> [Assignment] A faithful copy of each entry below is expected, with the images removed.

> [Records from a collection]

□ □ □ □ □ □ □

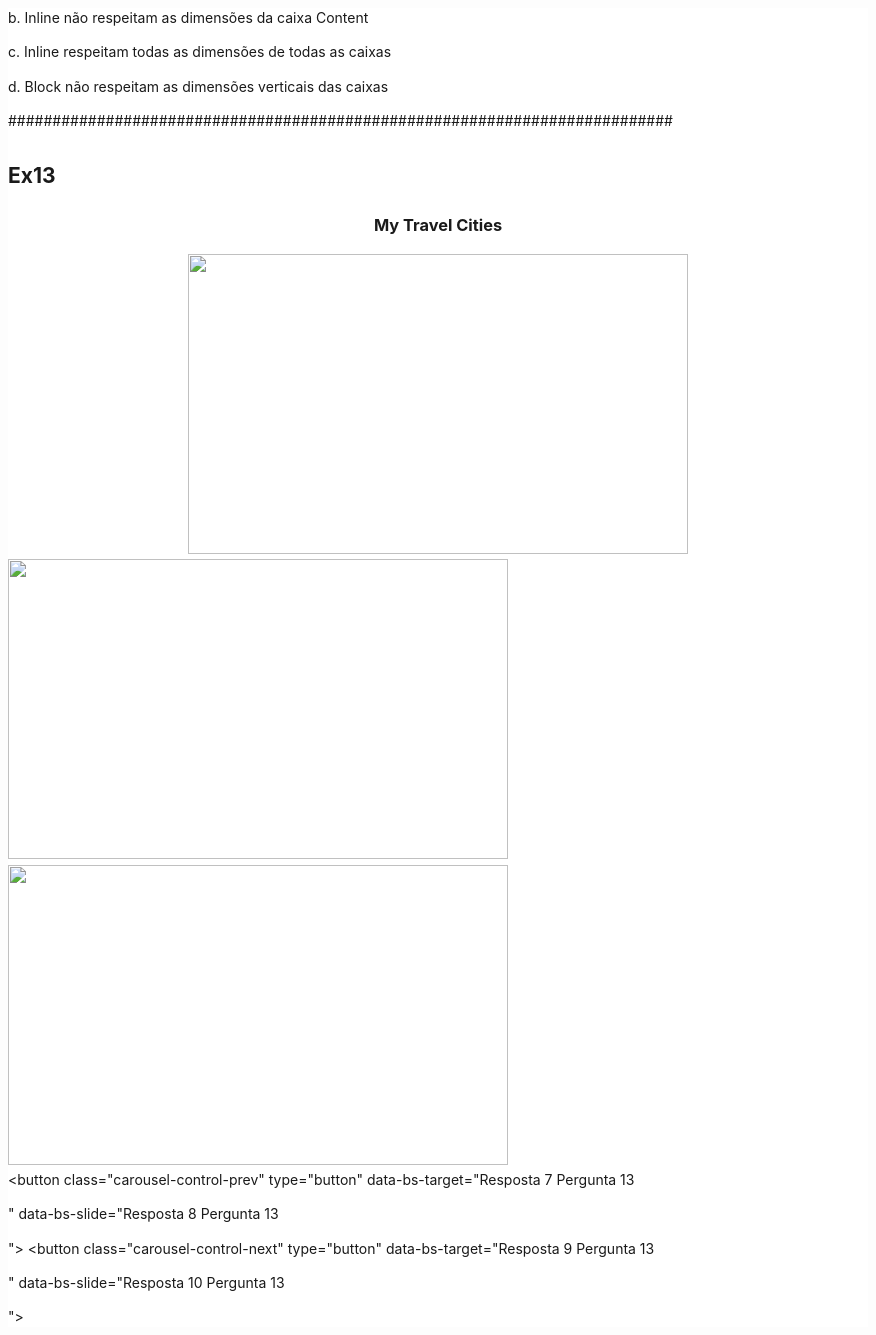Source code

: b. Inline não respeitam as dimensões da caixa Content

c. Inline respeitam todas as dimensões de todas as caixas

d. Block não respeitam as dimensões verticais das caixas

###########################################################################
## Ex13

<!DOCTYPE html>
<html lang="en">
<head>
  <title>My Travels</title>
  <meta charset="utf-8">
  <Resposta 1 Pergunta 13
 name="viewport" content="width=device-width, initial-scale=1">
  <Resposta 2 Pergunta 13
 href="https://cdn.jsdelivr.net/npm/bootstrap@5.1.2/dist/css/bootstrap.min.css" rel="stylesheet">
  <Resposta 3 Pergunta 13
 src="https://cdn.jsdelivr.net/npm/bootstrap@5.1.2/dist/js/bootstrap.bundle.min.js"><Resposta 4 Pergunta 13
>
</head>
<body>
    <h3 align="center">My Travel Cities</h3>
    <div id="imgslide" class="carousel slide" data-bs-ride="Resposta 5 Pergunta 13
 
" style="width:500px; margin: auto;">
        <div Resposta 6 Pergunta 13
="carousel-inner">
          <div class="carousel-item active" data-bs-interval="2000">
            <img src="madrid.jpg" class="d-block mx-auto" style="width: 500px; height: 300px">
          </div>
          <div class="carousel-item" data-bs-interval="2000">
            <img src="barcelona.jpg" class="d-block mx-auto" style="width: 500px; height: 300px">
          </div>
          <div class="carousel-item" data-bs-interval="2000">
            <img src="sevilla.jpg" class="d-block mx-auto" style="width: 500px; height: 300px">
          </div>
        </div>
        <button class="carousel-control-prev" type="button" data-bs-target="Resposta 7 Pergunta 13
 
" data-bs-slide="Resposta 8 Pergunta 13
 
">
          <span class="carousel-control-prev-icon"></span>
        </button>
        <button class="carousel-control-next" type="button" data-bs-target="Resposta 9 Pergunta 13
 
" data-bs-slide="Resposta 10 Pergunta 13
 
">
          <span class="carousel-control-next-icon"></span>
        </button>
      </header>
</body>
</html>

□ □ □ □ □ □ □

> [Reply to the task]
Source code

: b. Inline não respeitam as dimensões da caixa Content

c. Inline respeitam todas as dimensões de todas as caixas

d. Block não respeitam as dimensões verticais das caixas

###########################################################################
## Ex13

<!DOCTYPE html>
<html lang="en">
<head>
  <title>My Travels</title>
  <meta charset="utf-8">
  <Resposta 1 Pergunta 13
 name="viewport" content="width=device-width, initial-scale=1">
  <Resposta 2 Pergunta 13
 href="https://cdn.jsdelivr.net/npm/bootstrap@5.1.2/dist/css/bootstrap.min.css" rel="stylesheet">
  <Resposta 3 Pergunta 13
 src="https://cdn.jsdelivr.net/npm/bootstrap@5.1.2/dist/js/bootstrap.bundle.min.js"><Resposta 4 Pergunta 13
>
</head>
<body>
    <h3 align="center">My Travel Cities</h3>
    <div id="imgslide" class="carousel slide" data-bs-ride="Resposta 5 Pergunta 13
 
" style="width:500px; margin: auto;">
        <div Resposta 6 Pergunta 13
="carousel-inner">
          <div class="carousel-item active" data-bs-interval="2000">
            <img src="madrid.jpg" class="d-block mx-auto" style="width: 500px; height: 300px">
          </div>
          <div class="carousel-item" data-bs-interval="2000">
            <img src="barcelona.jpg" class="d-block mx-auto" style="width: 500px; height: 300px">
          </div>
          <div class="carousel-item" data-bs-interval="2000">
            <img src="sevilla.jpg" class="d-block mx-auto" style="width: 500px; height: 300px">
          </div>
        </div>
        <button class="carousel-control-prev" type="button" data-bs-target="Resposta 7 Pergunta 13
 
" data-bs-slide="Resposta 8 Pergunta 13
 
">
          <span class="carousel-control-prev-icon"></span>
        </button>
        <button class="carousel-control-next" type="button" data-bs-target="Resposta 9 Pergunta 13
 
" data-bs-slide="Resposta 10 Pergunta 13
 
">
          <span class="carousel-control-next-icon"></span>
        </button>
      </header>
</body>
</html>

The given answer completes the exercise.